§ **Exercise**
Could you transcribe every record below exactly, leaving out the pictures?

Saved data entries:
╔══
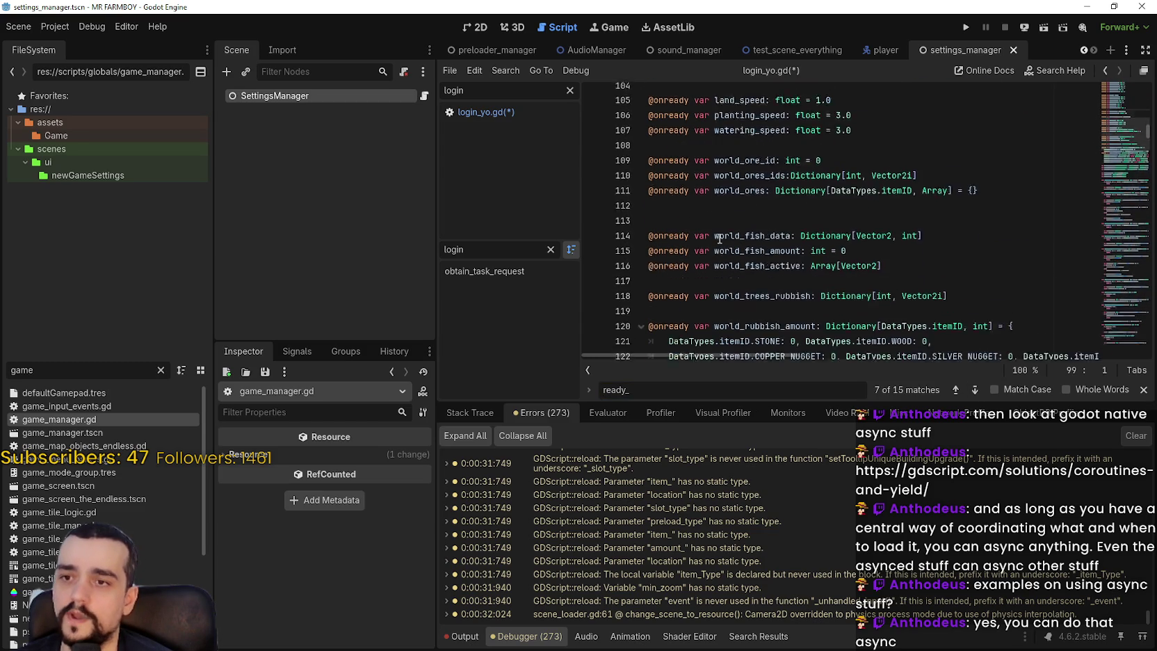
left_click(716, 276)
scroll(716, 276, "down", 5)
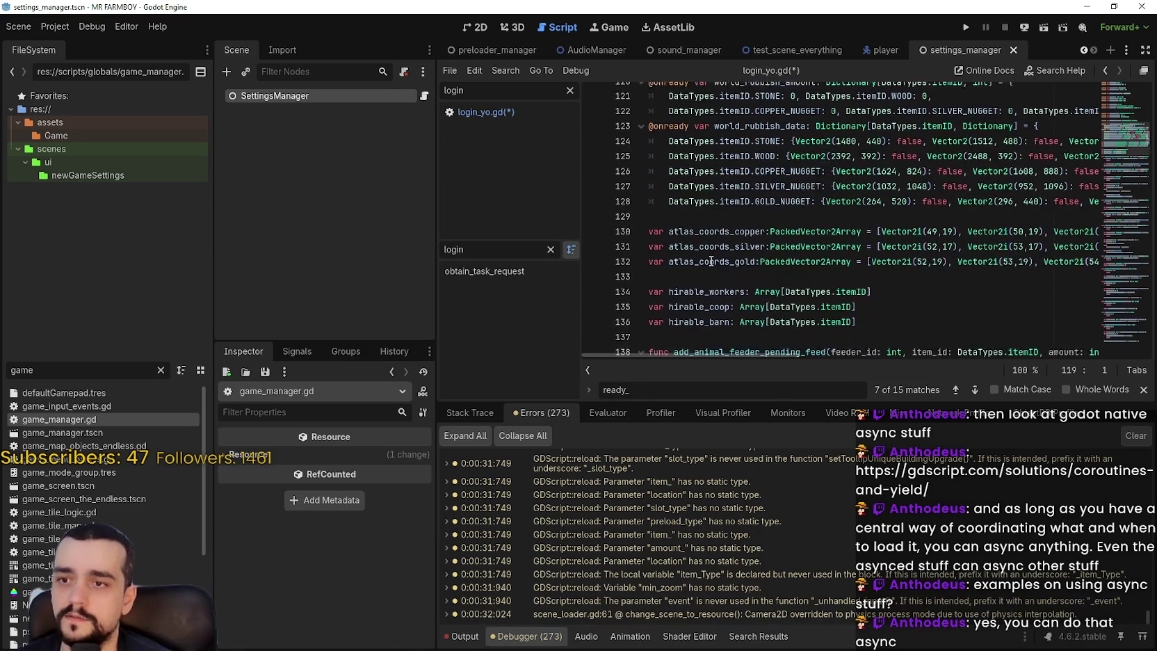
- Create a new _ready() function on line 138 after the hirable variables
left_click(708, 306)
scroll(709, 307, "down", 5)
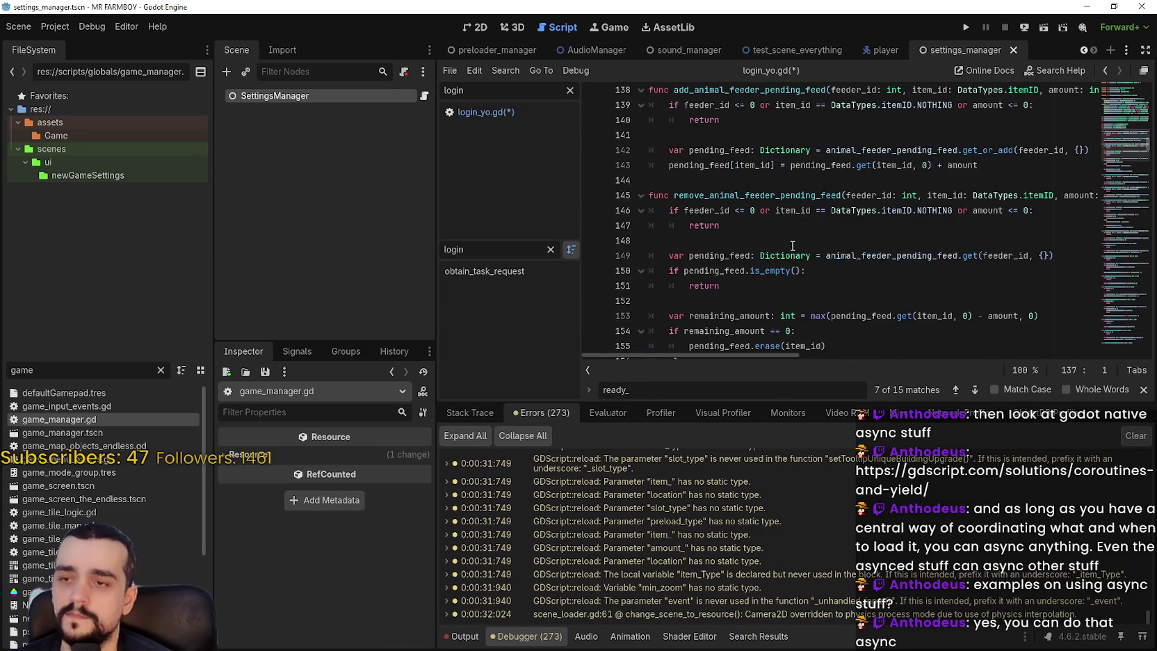
key("Return")
key("Return")
key("Up")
╚══
§ **Task solution**
left_click(716, 276)
scroll(716, 276, "down", 5)
- Create a new _ready() function on line 138 after the hirable variables
left_click(708, 306)
scroll(709, 307, "down", 5)
key("Return")
key("Return")
key("Up")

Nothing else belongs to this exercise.